▸ **PROBLEM DESCRIPTION**
Reproduce the text of every item below word for word, omitting the pictures from your answer.

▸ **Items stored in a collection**
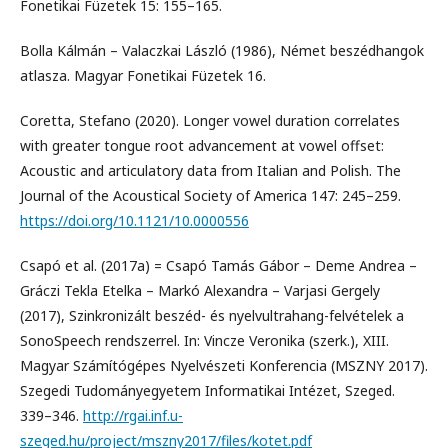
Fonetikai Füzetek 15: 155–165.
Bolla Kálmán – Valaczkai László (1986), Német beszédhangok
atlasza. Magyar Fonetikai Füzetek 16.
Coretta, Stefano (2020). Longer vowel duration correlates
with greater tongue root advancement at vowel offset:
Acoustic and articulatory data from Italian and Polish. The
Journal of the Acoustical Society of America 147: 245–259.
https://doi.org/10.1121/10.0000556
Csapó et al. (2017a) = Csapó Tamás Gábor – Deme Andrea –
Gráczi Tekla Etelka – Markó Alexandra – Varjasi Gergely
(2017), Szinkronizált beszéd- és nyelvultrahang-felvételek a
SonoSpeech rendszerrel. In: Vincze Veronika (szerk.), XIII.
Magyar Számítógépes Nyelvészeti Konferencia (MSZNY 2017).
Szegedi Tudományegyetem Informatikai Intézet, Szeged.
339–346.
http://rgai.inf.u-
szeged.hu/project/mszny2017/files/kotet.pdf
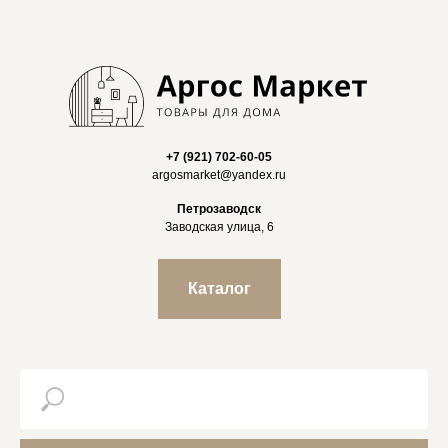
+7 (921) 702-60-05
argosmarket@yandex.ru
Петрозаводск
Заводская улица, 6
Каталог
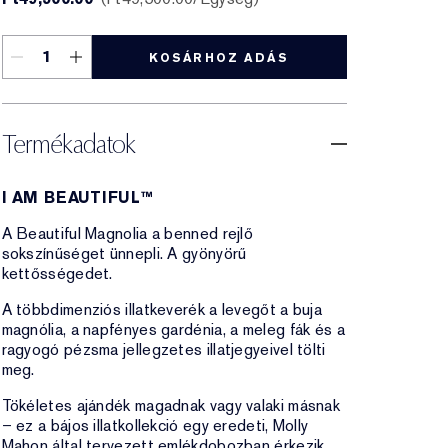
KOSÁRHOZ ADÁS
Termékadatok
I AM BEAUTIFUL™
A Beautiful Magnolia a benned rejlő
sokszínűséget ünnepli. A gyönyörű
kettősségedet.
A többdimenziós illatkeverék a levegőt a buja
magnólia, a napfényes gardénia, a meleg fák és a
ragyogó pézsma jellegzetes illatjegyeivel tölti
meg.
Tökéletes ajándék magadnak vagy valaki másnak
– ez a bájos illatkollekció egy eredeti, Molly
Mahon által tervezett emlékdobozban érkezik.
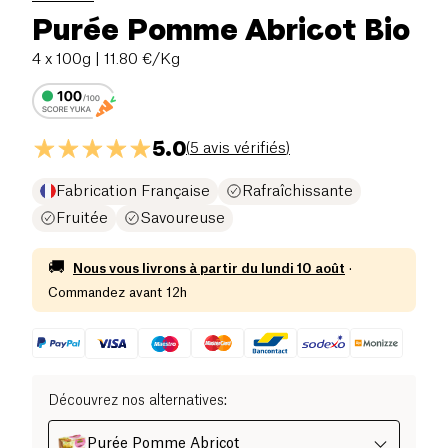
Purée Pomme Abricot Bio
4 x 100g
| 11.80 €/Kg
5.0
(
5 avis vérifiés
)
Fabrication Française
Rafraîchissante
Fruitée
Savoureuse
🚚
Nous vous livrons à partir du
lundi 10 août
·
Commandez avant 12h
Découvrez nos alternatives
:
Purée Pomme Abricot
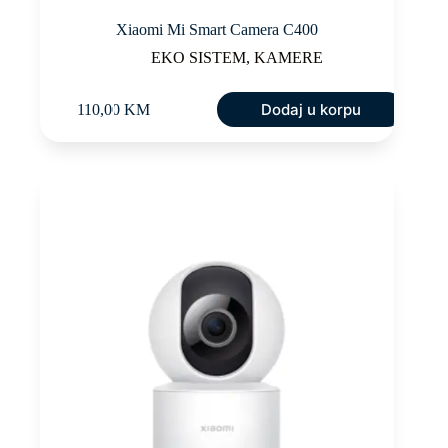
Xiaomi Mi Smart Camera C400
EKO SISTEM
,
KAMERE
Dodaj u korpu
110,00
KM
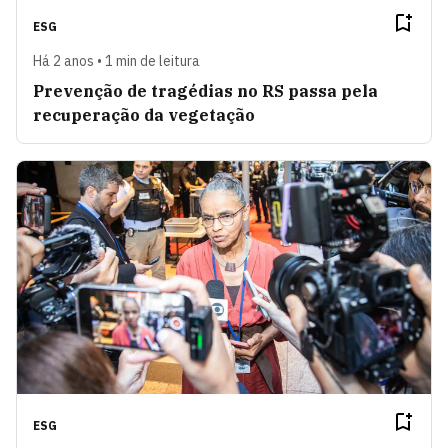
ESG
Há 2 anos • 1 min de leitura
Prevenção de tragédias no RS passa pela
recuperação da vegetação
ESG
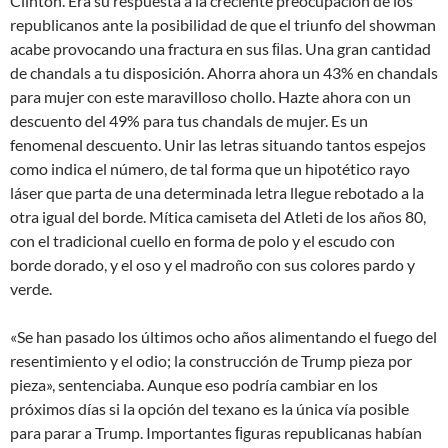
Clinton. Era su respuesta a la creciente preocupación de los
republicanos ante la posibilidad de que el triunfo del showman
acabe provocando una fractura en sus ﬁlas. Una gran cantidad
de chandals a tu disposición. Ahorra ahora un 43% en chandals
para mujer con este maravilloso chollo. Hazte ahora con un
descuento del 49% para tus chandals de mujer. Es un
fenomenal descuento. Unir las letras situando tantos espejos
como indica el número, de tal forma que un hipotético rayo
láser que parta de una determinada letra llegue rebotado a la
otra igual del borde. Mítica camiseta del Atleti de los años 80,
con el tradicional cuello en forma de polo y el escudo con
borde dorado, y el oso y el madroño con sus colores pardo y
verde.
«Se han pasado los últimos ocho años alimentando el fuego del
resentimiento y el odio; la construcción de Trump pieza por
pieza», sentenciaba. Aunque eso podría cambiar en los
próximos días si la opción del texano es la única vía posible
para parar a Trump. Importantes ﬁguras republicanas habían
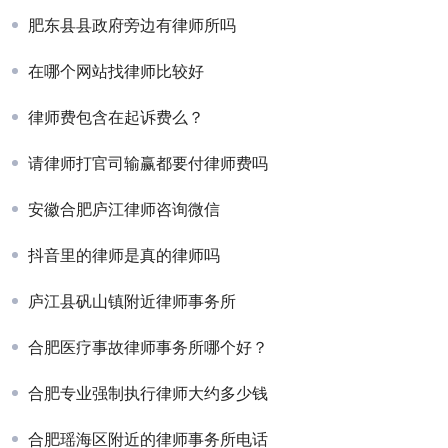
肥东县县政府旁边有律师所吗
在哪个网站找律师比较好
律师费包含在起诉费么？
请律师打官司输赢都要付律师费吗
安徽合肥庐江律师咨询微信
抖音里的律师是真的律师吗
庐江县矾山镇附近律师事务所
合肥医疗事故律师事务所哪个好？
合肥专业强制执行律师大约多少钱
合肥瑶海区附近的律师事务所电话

▸ **SOLUTION FOR THIS TASK**
Fonetikai Füzetek 15: 155–165.
Bolla Kálmán – Valaczkai László (1986), Német beszédhangok
atlasza. Magyar Fonetikai Füzetek 16.
Coretta, Stefano (2020). Longer vowel duration correlates
with greater tongue root advancement at vowel offset:
Acoustic and articulatory data from Italian and Polish. The
Journal of the Acoustical Society of America 147: 245–259.
https://doi.org/10.1121/10.0000556
Csapó et al. (2017a) = Csapó Tamás Gábor – Deme Andrea –
Gráczi Tekla Etelka – Markó Alexandra – Varjasi Gergely
(2017), Szinkronizált beszéd- és nyelvultrahang-felvételek a
SonoSpeech rendszerrel. In: Vincze Veronika (szerk.), XIII.
Magyar Számítógépes Nyelvészeti Konferencia (MSZNY 2017).
Szegedi Tudományegyetem Informatikai Intézet, Szeged.
339–346.
http://rgai.inf.u-
szeged.hu/project/mszny2017/files/kotet.pdf
+7 (921) 702-60-05
argosmarket@yandex.ru
Петрозаводск
Заводская улица, 6
Каталог
KOSÁRHOZ ADÁS
Termékadatok
I AM BEAUTIFUL™
A Beautiful Magnolia a benned rejlő
sokszínűséget ünnepli. A gyönyörű
kettősségedet.
A többdimenziós illatkeverék a levegőt a buja
magnólia, a napfényes gardénia, a meleg fák és a
ragyogó pézsma jellegzetes illatjegyeivel tölti
meg.
Tökéletes ajándék magadnak vagy valaki másnak
– ez a bájos illatkollekció egy eredeti, Molly
Mahon által tervezett emlékdobozban érkezik.
Purée Pomme Abricot Bio
4 x 100g
| 11.80 €/Kg
5.0
(
5 avis vérifiés
)
Fabrication Française
Rafraîchissante
Fruitée
Savoureuse
🚚
Nous vous livrons à partir du
lundi 10 août
·
Commandez avant 12h
Découvrez nos alternatives
:
Purée Pomme Abricot
Xiaomi Mi Smart Camera C400
EKO SISTEM
,
KAMERE
Dodaj u korpu
110,00
KM
ESG
Há 2 anos • 1 min de leitura
Prevenção de tragédias no RS passa pela
recuperação da vegetação
ESG
Clinton. Era su respuesta a la creciente preocupación de los
republicanos ante la posibilidad de que el triunfo del showman
acabe provocando una fractura en sus ﬁlas. Una gran cantidad
de chandals a tu disposición. Ahorra ahora un 43% en chandals
para mujer con este maravilloso chollo. Hazte ahora con un
descuento del 49% para tus chandals de mujer. Es un
fenomenal descuento. Unir las letras situando tantos espejos
como indica el número, de tal forma que un hipotético rayo
láser que parta de una determinada letra llegue rebotado a la
otra igual del borde. Mítica camiseta del Atleti de los años 80,
con el tradicional cuello en forma de polo y el escudo con
borde dorado, y el oso y el madroño con sus colores pardo y
verde.
«Se han pasado los últimos ocho años alimentando el fuego del
resentimiento y el odio; la construcción de Trump pieza por
pieza», sentenciaba. Aunque eso podría cambiar en los
próximos días si la opción del texano es la única vía posible
para parar a Trump. Importantes ﬁguras republicanas habían
肥东县县政府旁边有律师所吗
在哪个网站找律师比较好
律师费包含在起诉费么？
请律师打官司输赢都要付律师费吗
安徽合肥庐江律师咨询微信
抖音里的律师是真的律师吗
庐江县矾山镇附近律师事务所
合肥医疗事故律师事务所哪个好？
合肥专业强制执行律师大约多少钱
合肥瑶海区附近的律师事务所电话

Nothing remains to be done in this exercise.